One hundred forty-two patients with IC started the structured home-based exercise program, of whom 95 (67%) completed 12 months' follow-up. The mean relative improvement compared with baseline was statistically significant after 12 months' follow-up for the maximum and pain-free walking distance (342%, 95% confidence interval [CI], 169-516; P<.01 and 338%, 95% CI, 42-635; P=.03, respectively) and for the ABI postexercise (mean change, .06; 95% CI, .01-.10; P=.02). For the QoL outcomes, the improvement compared with baseline was statistically significant after 12 months for the VascuQol (mean change, .42; 95% CI, .20-.65; P<.01) and for the SF-36 physical functioning (mean change, 5.17; 95% CI, .77-9.56; P=.02). Compared with the structured home-based exercise program, patients in the control group showed significantly better results in the mean relative improvement of maximum and pain-free walking distance and change in the ABI at rest after 12 months' follow-up.

CONCLUSIONS

Structured home-based exercise training is effective in improving both functional capacity and QoL in patients with IC and may be considered as a feasible and valuable alternative toSET, since supervised exercise programs are not often available.

摘要

目的

在 1 年随访后,评估结构化家庭运动方案对间歇性跛行患者的功能能力和生活质量(QoL)的影响,并将结果与接受监督运动训练(SET)的同期对照组进行比较。

设计

比较性纵向队列研究。

地点

转诊中心。

参与者

间歇性跛行患者(N=142)。

干预措施

结构化家庭运动训练或 SET。

主要观察指标

在基线和 6 个月及 12 个月随访时,测量最大(无痛)步行距离和踝肱指数(ABI;静息时和运动后)。
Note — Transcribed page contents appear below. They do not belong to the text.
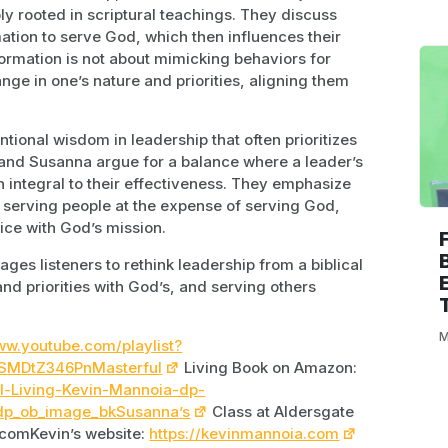
y rooted in scriptural teachings. They discuss
mation to serve God, which then influences their
formation is not about mimicking behaviors for
ge in one’s nature and priorities, aligning them
ional wisdom in leadership that often prioritizes
and Susanna argue for a balance where a leader’s
integral to their effectiveness. They emphasize
t serving people at the expense of serving God,
vice with God’s mission.
ges listeners to rethink leadership from a biblical
and priorities with God’s, and serving others
M
ww.youtube.com/playlist?
SMDtZ346PnMasterful
Living Book on Amazon:
l-Living-Kevin-Mannoia-dp-
dp_ob_image_bkSusanna’s
Class at Aldersgate
.comKevin’s website:
https://kevinmannoia.com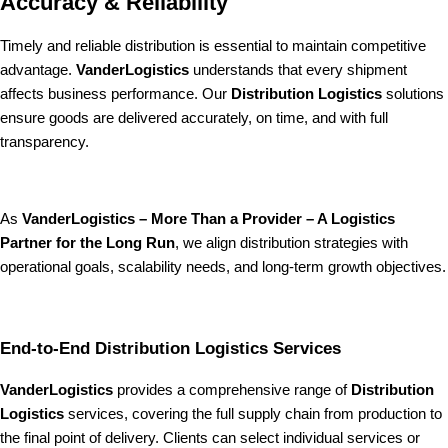
Accuracy & Reliability
Timely and reliable distribution is essential to maintain competitive
advantage.
VanderLogistics
understands that every shipment
affects business performance. Our
Distribution Logistics
solutions
ensure goods are delivered accurately, on time, and with full
transparency.
As
VanderLogistics – More Than a Provider – A Logistics
Partner for the Long Run
, we align distribution strategies with
operational goals, scalability needs, and long-term growth objectives.
End-to-End Distribution Logistics Services
VanderLogistics
provides a comprehensive range of
Distribution
Logistics
services, covering the full supply chain from production to
the final point of delivery. Clients can select individual services or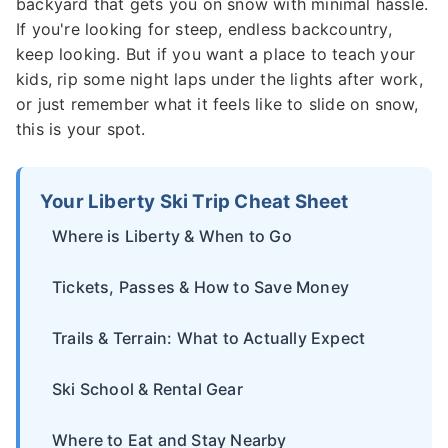
backyard that gets you on snow with minimal hassle.
If you're looking for steep, endless backcountry,
keep looking. But if you want a place to teach your
kids, rip some night laps under the lights after work,
or just remember what it feels like to slide on snow,
this is your spot.
Your Liberty Ski Trip Cheat Sheet
Where is Liberty & When to Go
Tickets, Passes & How to Save Money
Trails & Terrain: What to Actually Expect
Ski School & Rental Gear
Where to Eat and Stay Nearby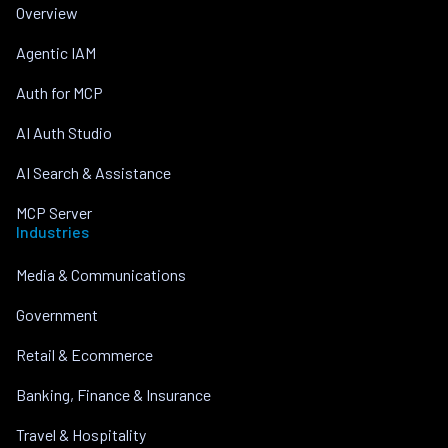
Overview
Agentic IAM
Auth for MCP
AI Auth Studio
AI Search & Assistance
MCP Server
Industries
Media & Communications
Government
Retail & Ecommerce
Banking, Finance & Insurance
Travel & Hospitality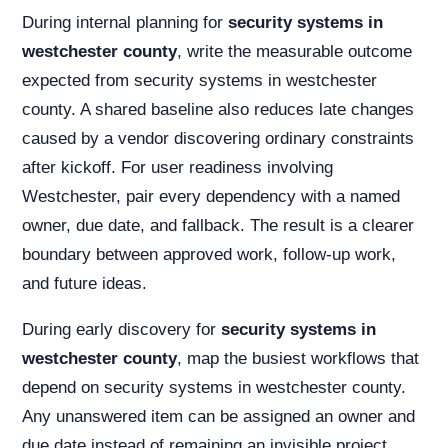
During internal planning for
security systems in
westchester county
, write the measurable outcome
expected from security systems in westchester
county. A shared baseline also reduces late changes
caused by a vendor discovering ordinary constraints
after kickoff. For user readiness involving
Westchester, pair every dependency with a named
owner, due date, and fallback. The result is a clearer
boundary between approved work, follow-up work,
and future ideas.
During early discovery for
security systems in
westchester county
, map the busiest workflows that
depend on security systems in westchester county.
Any unanswered item can be assigned an owner and
due date instead of remaining an invisible project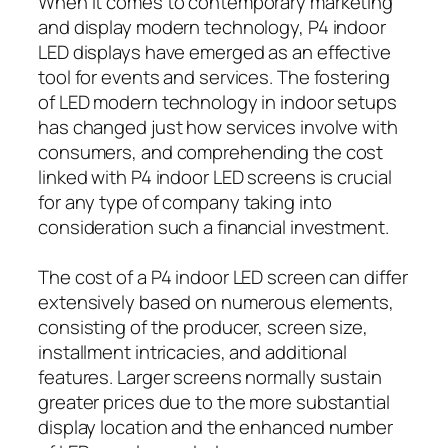
When it comes to contemporary marketing
and display modern technology, P4 indoor
LED displays have emerged as an effective
tool for events and services. The fostering
of LED modern technology in indoor setups
has changed just how services involve with
consumers, and comprehending the cost
linked with P4 indoor LED screens is crucial
for any type of company taking into
consideration such a financial investment.
The cost of a P4 indoor LED screen can differ
extensively based on numerous elements,
consisting of the producer, screen size,
installment intricacies, and additional
features. Larger screens normally sustain
greater prices due to the more substantial
display location and the enhanced number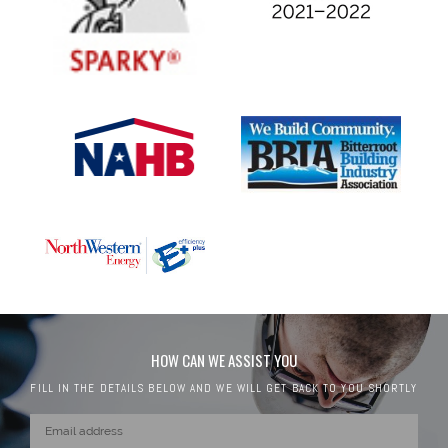
HOW CAN WE ASSIST YOU
FILL IN THE DETAILS BELOW AND WE WILL GET BACK TO YOU SHORTLY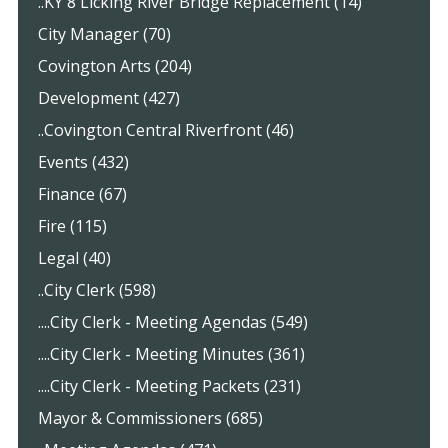
..KY 8 Licking River Bridge Replacement (14)
City Manager (70)
Covington Arts (204)
Development (427)
..Covington Central Riverfront (46)
Events (432)
Finance (67)
Fire (115)
Legal (40)
..City Clerk (598)
....City Clerk - Meeting Agendas (549)
....City Clerk - Meeting Minutes (361)
....City Clerk - Meeting Packets (231)
Mayor & Commissioners (685)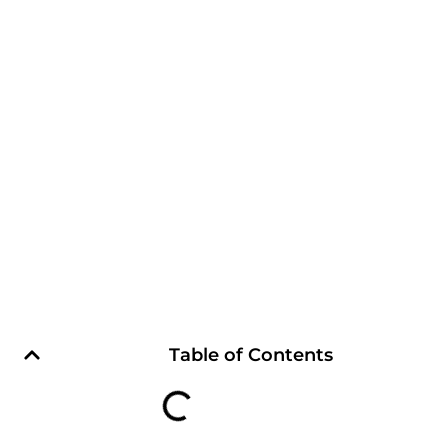
Table of Contents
此外,采用自我管理问卷评估 QoL,问卷包括欧洲五维健康量表(EQ-5D;评分范围 0-1)、评分量表(评分范围 0-100)、医疗结局研究 36 项简明健康调查量表(SF-36;评分范围 0-100)和血管生活质量问卷(VascuQol;评分范围 1-7)。使用倾向评分对非随机设置进行调整后,对两组进行比较。

结果

142 例间歇性跛行患者开始进行结构化家庭运动方案,其中 95 例(67%)完成 12 个月随访。与基线相比,12 个月随访时最大和无痛行走距离的相对改善具有统计学意义(分别为 342%,95%置信区间[CI],169-516;P<.01 和 338%,95%CI,42-635;P=.03),运动后 ABI 也具有统计学意义(平均变化,.06;95%CI,.01-.10;P=.02)。在 QoL 结局方面,与基线相比,12 个月时 VascuQol(平均变化,.42;95%CI,.20-.65;P<.01)和 SF-36 躯体功能(平均变化,5.17;95%CI,.77-9.56;P=.02)的改善具有统计学意义。与结构化家庭运动方案相比,对照组患者在 12 个月随访时的最大和无痛行走距离的相对改善以及静息时 ABI 的变化方面,结果明显更好。

结论

结构化家庭运动训练可有效改善间歇性跛行患者的功能能力和生活质量,可作为监督运动训练的可行且有价值的替代方案,因为监督运动方案并非总是可行。